Gold Punjabi Goliya
Origin: India (most likely Punjab)
Date: 19th century
Materials: Wootz, Steel, Gold, Wood and cotton
A nice gold overlaid goliya from Punjab, 19th century.
THIS EXAMPLEThe tulwar hilt style and design points to this particular sword being form the Punjab region. There are three indicators of this: The fat vase shape of the grip section, the slightly forward angle of the quillons and the floral style of gold koftgari. The remaining gold koftgari is consistent throughout the the hilt. The pommel features a floral design at its base along with rounded pommel spike, often used for striking .

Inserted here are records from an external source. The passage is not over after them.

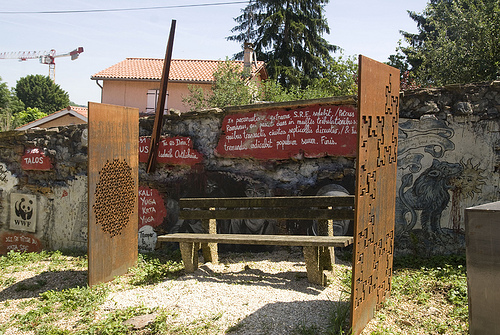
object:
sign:
[1, 193, 44, 259]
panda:
[13, 198, 37, 220]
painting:
[395, 157, 462, 241]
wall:
[392, 95, 500, 256]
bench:
[157, 196, 356, 286]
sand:
[191, 279, 249, 311]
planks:
[350, 54, 401, 333]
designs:
[360, 72, 401, 175]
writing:
[223, 108, 357, 150]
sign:
[20, 152, 51, 170]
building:
[90, 58, 268, 112]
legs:
[178, 240, 221, 274]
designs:
[94, 156, 138, 236]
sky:
[0, 1, 428, 108]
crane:
[0, 42, 82, 83]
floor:
[1, 249, 469, 334]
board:
[86, 102, 140, 288]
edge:
[78, 138, 98, 166]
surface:
[107, 125, 119, 136]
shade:
[0, 268, 89, 301]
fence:
[0, 119, 89, 136]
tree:
[226, 1, 340, 94]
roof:
[90, 56, 272, 84]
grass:
[400, 260, 461, 291]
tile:
[143, 60, 155, 70]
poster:
[7, 193, 40, 235]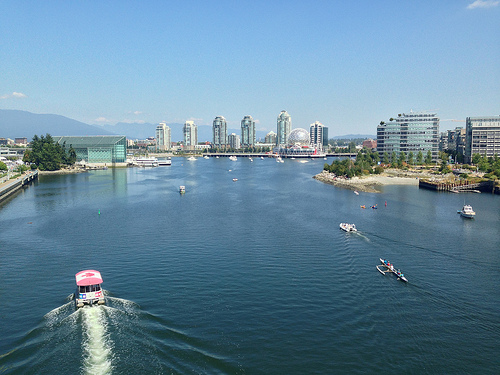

The blade is of a shamshir type, which refers to a Persian or Iranian sword with a radical curve. The name is derived from the shamshīr, which means “lion’s claw or lions tale” in the Persian language – pointing towards the curve of the blade. In Punjab, Shamshirs were called ‘Goliya’ - referring to its circular nature. These types of blades are normally used for slashing unarmored opponents either on foot or mounted; while the tip could be used for thrusting. This example features deep curvature, and is very well made, with a smooth surface and ground to percision.
The blade is in immaculate condition with signs of deliberate heat treatment used by the maker to harden the blade - blades of this quality are very hard to come across. There is no signs of damage to the blade, making this a sought after example. The hilt is of good proportions with no loose parts or cracks. The gold koftgari work is approx. 60% in tact.